» Chart analysis data:
★ ★ ★ ★ ★

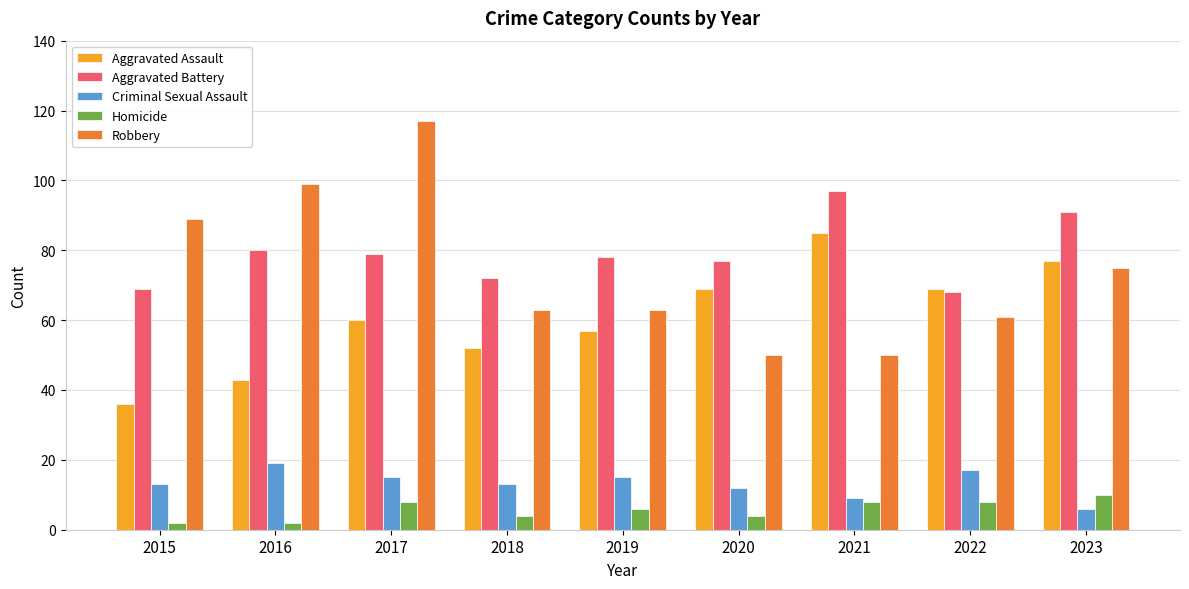

Reading right to left, list all the values displayed in this chart.

Aggravated Assault: 2023=77	2022=69	2021=85	2020=69	2019=57	2018=52	2017=60	2016=43	2015=36
Aggravated Battery: 2023=91	2022=68	2021=97	2020=77	2019=78	2018=72	2017=79	2016=80	2015=69
Criminal Sexual Assault: 2023=6	2022=17	2021=9	2020=12	2019=15	2018=13	2017=15	2016=19	2015=13
Homicide: 2023=10	2022=8	2021=8	2020=4	2019=6	2018=4	2017=8	2016=2	2015=2
Robbery: 2023=75	2022=61	2021=50	2020=50	2019=63	2018=63	2017=117	2016=99	2015=89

★ ★ ★ ★ ★

» Your assignment: Transcribe the listing above word for word, leaving out the pictures.

» Problem solution:
Reading right to left, list all the values displayed in this chart.

Aggravated Assault: 2023=77	2022=69	2021=85	2020=69	2019=57	2018=52	2017=60	2016=43	2015=36
Aggravated Battery: 2023=91	2022=68	2021=97	2020=77	2019=78	2018=72	2017=79	2016=80	2015=69
Criminal Sexual Assault: 2023=6	2022=17	2021=9	2020=12	2019=15	2018=13	2017=15	2016=19	2015=13
Homicide: 2023=10	2022=8	2021=8	2020=4	2019=6	2018=4	2017=8	2016=2	2015=2
Robbery: 2023=75	2022=61	2021=50	2020=50	2019=63	2018=63	2017=117	2016=99	2015=89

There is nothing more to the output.